Мне не пришлось бы здесь торчать, и Ольге бы не пришлось.
Но я был слишком занят, чтобы вовремя задуматься. Ведь я был звездой. Тщеславной звездозадницей. Огненные письмена
Я должен был шутить и веселить других. Ничего не понимал, а делал вид, будто все знаю.
— Где мой полк? — кричал я на весь съемочный павильон. — Где мой маленький штурмовой отряд?
Я ведь был такой остроумный. Ха-ха-ха.
Я должен был иметь автомобиль. Лучшие сигары. Когда у красно-белых был финал теннисного турнира, я должен был на нем присутствовать. Ведь я был знаменитостью.
Потому-то моя знаменитая задница и торчит теперь в этой дыре. Потому что из-за своего актерского тщеславия я пропустил сигнал к выходу.
Потому что считал политику общественной игрой. Игрой общества, к которому я не принадлежал. Когда они на своих грузовиках разъезжали по улицам и выкрикивали лозунги, меня это не касалось. Люди с окровавленными головами не были моими друзьями. В тех ресторанах, где я бывал, не случалось драк в зале.
Я сам виноват.
При том что я изучал медицину. Где мне вдалбливали, что симптомы надо уметь разглядеть вовремя. До того, как болезнь станет неизлечима. Я не присматривался и не прислушивался. При том что достаточно было почитать газету. Но в газетах меня интересовал только раздел театральной критики.
И вот разразилась эпидемия. Может быть, я от нее умру. Околею от политики. От мировоззрения, которому плевать, на скольких плакатах напечатано мое имя. Которое это имя за мной даже не признает. Геррон? Не знаем такого. Мы знаем только Курта Израиля Герсона.
Мировоззрения — это эпидемии. Люди заражаются друг от друга. В большинстве случаев это даже и неплохо. В девяносто девяти случаях организм чинит себя сам. Немножко температуры, небольшой кашель — и дело идет на поправку. Но на сотый…
Следовало бы заметить. Самое позднее на „Хеппи-энд“, когда Брехт и Вейгель в одночасье сделались такими истовыми коммунистами.

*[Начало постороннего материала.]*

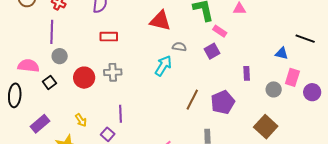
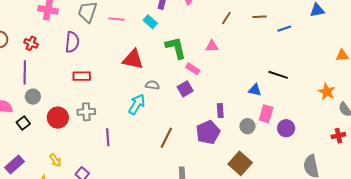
purple pentagon: (223, 102) -> (208, 132), moved
purple line: (120, 114) -> (108, 137), moved

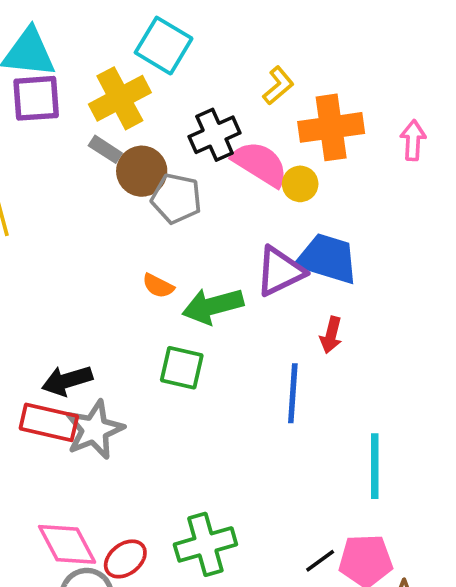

Естественно, такими стали люди другой стороны. Но болезнь-то была та же. Острая мания улучшения мира. У одних появляется коричневая сыпь, у других красная. А питательная среда одна и та же.
Та же самая.
При этом Ауфрихт вообще не думал о политике. Его занимал только оборот театральной кассы. „Брехт снова напишет мне пьесу, — вот о чем он думал, — Вайль сочинит несколько новых песенок, мы поставим еще одну „Трехгрошовую оперу“, и люди будут давиться в очереди за билетами“. Так он это себе представлял.

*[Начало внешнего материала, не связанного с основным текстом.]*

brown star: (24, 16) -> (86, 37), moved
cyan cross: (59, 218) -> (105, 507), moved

„Хеппи-энд“. Более фальшивого названия и придумать нельзя. Для постановки-то. Начать с того, что Брехт не имел ни малейшей охоты еще раз писать нечто подобное. Единственным, что его интересовало в этом проекте, была доля в прибыли, и он перепоручил работу другим. Он уже был тогда женат на Вейгель, но своим гаремом писательниц продолжал управлять. Гауптман, которая должна была сделать работу, была очень приятным человеком, но не бог весть какой поэтессой. Сама была недовольна тем, что выдавала на-гора, и пряталась за псевдонимом.